▶ _Текст_
::::::

Все это проделал по доброй воле, без малейшего давления внешних обстоятельств, мой долголетний приятель и единомышленник по философскому credo, Г.Н. Вырубов, русский дворянин, помещик, дитя Москвы, сначала лицеист, а потом кандидат и магистрант Московского университета.
Очень редко бывает у нас, чтобы русский, не будучи беглецом, эмигрантом, нелегальным жителем, не имеющим гражданских прав в чужой стране (я таких в Париже не знавал ни одного на протяжении полувека), кто бы, как Вырубов, решив окончательно, что он как деятель принадлежит Франции, приобрел звание гражданина республики и сделал это даже с согласия русского правительства. Еще незадолго до того в турецкую войну он приезжал в Россию и заведовал санитарным отрядом на Кавказе, за что получил орден Владимира, а во Франции был, кажется, еще раньше награжден крестом Почетного легиона.
О нем следовало бы поговорить в разных смыслах, а здесь я привел его имя потому, что и он фактически принадлежал к эмигрантам, если посмотреть на этот термин в более обширном значении. Можно только искренно пожалеть, что такая замечательная личность была слишком малоизвестна в России, даже и в нашей пишущей среде.

XXIV

В заголовке этих воспоминаний стоит также имя Толстого.
— Какой же он эмигрант? — спросят меня.
В прямом смысле, конечно, нет, но если взять всю совокупность его деятельности за последние двадцать лет его жизни, его пропаганду, его credo неохристианского анархиста чистой воды, то — не будь он Лев Николаевич Толстой, он давно бы очутился в местах ‘довольно отдаленных’, откуда мог бы перебраться и за границу. Весь его умственный, нравственный и общественный склад был характерен для самого типичного эмигранта.

::::::

▶ _Записи_

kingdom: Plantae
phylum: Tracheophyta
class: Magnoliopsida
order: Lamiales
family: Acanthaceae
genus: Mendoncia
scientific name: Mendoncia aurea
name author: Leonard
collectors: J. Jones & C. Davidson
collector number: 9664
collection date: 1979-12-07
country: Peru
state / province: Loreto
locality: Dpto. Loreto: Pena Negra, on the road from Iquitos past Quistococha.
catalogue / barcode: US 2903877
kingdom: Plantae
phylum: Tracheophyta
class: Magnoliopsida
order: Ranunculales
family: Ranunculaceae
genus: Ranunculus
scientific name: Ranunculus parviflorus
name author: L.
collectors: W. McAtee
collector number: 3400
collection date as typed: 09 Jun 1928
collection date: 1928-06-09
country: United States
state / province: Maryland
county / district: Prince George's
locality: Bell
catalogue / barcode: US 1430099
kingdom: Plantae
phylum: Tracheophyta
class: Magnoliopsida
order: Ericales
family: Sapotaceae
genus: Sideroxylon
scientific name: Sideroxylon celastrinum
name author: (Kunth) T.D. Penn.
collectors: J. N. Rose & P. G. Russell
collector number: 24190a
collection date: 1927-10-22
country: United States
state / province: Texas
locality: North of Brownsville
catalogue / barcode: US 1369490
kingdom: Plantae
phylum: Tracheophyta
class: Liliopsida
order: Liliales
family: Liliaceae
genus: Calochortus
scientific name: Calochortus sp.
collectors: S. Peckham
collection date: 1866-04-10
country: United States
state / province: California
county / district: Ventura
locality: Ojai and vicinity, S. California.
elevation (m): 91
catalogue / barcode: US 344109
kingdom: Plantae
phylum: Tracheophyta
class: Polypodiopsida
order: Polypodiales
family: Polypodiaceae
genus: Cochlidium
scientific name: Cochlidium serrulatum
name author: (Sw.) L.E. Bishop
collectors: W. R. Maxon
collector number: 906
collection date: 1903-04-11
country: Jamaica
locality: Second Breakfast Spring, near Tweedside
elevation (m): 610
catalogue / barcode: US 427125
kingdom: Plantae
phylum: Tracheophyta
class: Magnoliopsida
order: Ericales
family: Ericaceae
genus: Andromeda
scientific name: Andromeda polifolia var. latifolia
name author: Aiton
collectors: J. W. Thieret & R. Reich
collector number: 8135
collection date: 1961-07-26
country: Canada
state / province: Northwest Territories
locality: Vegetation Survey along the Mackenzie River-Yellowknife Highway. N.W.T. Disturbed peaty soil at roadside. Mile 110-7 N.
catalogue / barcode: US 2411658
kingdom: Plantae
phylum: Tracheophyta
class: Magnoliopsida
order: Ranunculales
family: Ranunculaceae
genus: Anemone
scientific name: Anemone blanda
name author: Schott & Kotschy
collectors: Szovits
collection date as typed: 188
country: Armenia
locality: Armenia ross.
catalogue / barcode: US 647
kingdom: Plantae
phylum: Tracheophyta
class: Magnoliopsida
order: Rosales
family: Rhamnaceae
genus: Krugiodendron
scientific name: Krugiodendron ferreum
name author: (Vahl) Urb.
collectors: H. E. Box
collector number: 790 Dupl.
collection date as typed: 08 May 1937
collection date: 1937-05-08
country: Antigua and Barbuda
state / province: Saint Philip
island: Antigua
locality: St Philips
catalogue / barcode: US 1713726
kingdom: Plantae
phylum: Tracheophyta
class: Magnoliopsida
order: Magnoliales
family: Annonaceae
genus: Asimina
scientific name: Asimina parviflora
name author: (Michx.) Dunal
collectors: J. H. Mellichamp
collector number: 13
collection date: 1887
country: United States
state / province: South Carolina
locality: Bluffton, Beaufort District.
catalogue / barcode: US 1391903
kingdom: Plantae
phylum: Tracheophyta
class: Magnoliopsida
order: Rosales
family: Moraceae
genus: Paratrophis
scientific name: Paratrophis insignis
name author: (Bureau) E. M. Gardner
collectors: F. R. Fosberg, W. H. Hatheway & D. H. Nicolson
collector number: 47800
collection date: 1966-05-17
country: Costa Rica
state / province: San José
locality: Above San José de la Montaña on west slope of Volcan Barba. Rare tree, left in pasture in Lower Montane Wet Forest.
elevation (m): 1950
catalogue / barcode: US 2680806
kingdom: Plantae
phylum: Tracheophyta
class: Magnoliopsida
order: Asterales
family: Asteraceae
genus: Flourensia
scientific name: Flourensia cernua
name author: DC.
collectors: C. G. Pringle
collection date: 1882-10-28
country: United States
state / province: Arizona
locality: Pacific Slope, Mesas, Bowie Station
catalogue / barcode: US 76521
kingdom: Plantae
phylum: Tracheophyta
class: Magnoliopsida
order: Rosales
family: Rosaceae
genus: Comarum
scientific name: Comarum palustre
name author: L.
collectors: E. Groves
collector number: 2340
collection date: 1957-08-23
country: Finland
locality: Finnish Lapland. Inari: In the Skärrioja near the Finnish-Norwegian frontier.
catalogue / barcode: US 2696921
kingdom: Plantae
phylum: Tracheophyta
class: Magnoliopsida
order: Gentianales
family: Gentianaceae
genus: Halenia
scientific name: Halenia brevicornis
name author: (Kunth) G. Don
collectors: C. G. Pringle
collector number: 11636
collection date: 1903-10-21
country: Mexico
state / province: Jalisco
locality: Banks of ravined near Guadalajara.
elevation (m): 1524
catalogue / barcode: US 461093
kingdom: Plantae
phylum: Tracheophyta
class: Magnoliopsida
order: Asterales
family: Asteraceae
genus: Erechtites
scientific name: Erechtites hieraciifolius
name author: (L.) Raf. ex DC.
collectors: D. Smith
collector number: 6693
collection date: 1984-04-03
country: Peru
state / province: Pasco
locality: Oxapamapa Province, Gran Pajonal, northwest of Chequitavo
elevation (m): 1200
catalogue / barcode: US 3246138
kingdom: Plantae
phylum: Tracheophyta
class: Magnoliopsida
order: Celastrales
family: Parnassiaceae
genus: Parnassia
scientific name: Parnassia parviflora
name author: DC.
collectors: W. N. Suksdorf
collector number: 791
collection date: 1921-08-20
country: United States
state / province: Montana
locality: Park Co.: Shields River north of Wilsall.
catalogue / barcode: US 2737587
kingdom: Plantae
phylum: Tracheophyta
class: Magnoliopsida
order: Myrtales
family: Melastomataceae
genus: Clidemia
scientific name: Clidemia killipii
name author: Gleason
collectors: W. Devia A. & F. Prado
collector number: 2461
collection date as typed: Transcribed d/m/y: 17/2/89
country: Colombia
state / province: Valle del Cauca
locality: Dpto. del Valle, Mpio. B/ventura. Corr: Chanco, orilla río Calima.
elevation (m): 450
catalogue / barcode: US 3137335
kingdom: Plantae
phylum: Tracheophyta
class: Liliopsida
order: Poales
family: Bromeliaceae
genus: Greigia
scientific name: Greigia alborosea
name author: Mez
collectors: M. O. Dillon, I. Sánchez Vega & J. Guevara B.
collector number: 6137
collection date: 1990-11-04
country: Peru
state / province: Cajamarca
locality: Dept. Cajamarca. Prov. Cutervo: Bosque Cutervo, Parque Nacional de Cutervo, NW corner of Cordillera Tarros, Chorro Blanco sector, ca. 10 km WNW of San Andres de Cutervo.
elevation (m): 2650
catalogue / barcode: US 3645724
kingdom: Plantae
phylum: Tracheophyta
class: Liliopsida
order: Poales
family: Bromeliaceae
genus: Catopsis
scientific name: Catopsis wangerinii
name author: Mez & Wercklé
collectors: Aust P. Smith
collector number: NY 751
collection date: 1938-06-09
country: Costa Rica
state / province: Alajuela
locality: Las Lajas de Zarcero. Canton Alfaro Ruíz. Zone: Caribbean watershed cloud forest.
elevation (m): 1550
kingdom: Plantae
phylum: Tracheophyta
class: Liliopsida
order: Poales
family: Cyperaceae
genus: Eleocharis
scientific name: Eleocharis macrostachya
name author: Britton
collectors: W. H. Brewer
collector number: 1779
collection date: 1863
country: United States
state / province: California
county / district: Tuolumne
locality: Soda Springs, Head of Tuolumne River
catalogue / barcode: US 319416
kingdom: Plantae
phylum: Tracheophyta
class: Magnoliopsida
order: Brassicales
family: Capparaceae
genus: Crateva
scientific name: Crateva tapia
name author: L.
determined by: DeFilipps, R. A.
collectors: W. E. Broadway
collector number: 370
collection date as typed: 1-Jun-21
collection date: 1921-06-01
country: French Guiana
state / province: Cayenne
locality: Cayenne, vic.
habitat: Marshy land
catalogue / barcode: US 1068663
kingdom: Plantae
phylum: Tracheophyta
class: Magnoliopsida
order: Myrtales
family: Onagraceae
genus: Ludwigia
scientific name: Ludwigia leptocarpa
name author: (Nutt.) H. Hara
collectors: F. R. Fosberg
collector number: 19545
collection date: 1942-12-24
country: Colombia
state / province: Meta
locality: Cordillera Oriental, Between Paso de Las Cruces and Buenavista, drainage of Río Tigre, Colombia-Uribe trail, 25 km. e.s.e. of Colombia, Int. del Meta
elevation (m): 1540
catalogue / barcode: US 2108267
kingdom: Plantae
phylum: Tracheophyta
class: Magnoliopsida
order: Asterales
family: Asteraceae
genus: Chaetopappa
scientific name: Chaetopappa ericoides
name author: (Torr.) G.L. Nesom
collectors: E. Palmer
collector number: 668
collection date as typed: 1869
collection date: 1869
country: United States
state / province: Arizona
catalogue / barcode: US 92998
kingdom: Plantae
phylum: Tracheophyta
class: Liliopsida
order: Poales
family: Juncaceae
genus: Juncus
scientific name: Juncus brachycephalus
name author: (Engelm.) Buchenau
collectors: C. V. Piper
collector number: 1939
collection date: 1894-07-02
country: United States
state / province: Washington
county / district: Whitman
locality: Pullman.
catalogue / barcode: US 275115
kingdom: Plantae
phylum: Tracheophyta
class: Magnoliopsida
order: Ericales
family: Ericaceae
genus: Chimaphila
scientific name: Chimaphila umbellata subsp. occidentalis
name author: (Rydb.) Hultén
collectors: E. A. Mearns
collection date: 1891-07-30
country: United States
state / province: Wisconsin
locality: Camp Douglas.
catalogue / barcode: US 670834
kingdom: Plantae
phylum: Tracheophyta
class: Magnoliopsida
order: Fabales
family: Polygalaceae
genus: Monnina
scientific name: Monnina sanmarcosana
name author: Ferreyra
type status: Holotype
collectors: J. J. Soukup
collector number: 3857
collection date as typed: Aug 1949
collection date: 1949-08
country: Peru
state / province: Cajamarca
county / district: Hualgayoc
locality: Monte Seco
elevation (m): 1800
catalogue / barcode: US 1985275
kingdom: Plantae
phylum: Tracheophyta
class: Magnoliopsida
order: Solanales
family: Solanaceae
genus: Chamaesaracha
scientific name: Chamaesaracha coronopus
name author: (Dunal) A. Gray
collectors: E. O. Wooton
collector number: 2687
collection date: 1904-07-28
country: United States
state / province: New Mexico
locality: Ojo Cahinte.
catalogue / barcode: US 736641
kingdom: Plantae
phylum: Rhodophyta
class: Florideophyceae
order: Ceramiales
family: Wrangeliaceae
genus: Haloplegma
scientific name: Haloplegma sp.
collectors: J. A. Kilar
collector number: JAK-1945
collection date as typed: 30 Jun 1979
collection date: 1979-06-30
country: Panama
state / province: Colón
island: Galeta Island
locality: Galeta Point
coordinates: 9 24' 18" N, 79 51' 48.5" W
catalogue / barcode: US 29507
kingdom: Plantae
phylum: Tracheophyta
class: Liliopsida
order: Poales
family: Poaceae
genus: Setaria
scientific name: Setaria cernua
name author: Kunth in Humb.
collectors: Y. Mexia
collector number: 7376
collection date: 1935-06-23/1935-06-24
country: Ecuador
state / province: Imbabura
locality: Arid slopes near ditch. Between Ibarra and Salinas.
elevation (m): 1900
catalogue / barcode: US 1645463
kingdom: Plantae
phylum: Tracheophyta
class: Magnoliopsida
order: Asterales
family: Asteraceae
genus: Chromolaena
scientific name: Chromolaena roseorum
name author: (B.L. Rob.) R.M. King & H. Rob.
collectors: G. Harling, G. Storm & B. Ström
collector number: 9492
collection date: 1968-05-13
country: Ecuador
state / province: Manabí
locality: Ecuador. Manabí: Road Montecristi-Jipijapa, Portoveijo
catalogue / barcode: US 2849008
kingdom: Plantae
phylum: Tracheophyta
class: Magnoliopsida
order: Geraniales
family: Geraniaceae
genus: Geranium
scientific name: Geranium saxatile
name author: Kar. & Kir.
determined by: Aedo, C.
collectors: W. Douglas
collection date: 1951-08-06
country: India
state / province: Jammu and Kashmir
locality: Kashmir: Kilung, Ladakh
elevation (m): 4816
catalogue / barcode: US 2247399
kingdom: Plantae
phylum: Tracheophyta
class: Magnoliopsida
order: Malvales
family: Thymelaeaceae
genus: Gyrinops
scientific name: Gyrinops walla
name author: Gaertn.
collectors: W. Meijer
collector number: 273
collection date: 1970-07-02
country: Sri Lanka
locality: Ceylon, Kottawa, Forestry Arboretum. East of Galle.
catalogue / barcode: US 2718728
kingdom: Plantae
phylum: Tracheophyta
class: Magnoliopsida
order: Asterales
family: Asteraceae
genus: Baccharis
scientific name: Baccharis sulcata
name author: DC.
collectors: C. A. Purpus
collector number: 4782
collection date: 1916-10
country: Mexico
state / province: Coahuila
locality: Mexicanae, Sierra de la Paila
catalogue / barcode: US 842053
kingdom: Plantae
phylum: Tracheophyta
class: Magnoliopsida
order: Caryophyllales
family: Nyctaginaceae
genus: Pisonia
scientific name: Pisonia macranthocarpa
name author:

::::::

▶ _Задания_
**A)** Перескажите текст в двух предложениях.
**B)** Почему, согласно тексту, автор причисляет Толстого к эмигрантам, хотя тот им в прямом смысле не был? Ответьте в двух-трех предложениях.

▶ _Ответы_
**A)** Г.Н. Вырубов, русский дворянин, кандидат и магистрант Московского университета, по своей воле стал гражданином Французской республики с согласия русского правительства, и автор считает его эмигрантом в широком смысле слова. Толстой в прямом смысле эмигрантом не был, но, по словам автора, весь его умственный, нравственный и общественный склад был характерен для самого типичного эмигранта.

**B)** Автор смотрит на всю деятельность Толстого за последние двадцать лет его жизни: на его пропаганду и его credo неохристианского анархиста чистой воды. Не будь он Львом Николаевичем Толстым, он давно бы оказался в местах «довольно отдаленных» и оттуда мог бы перебраться за границу. Весь его умственный, нравственный и общественный склад был характерен для самого типичного эмигранта.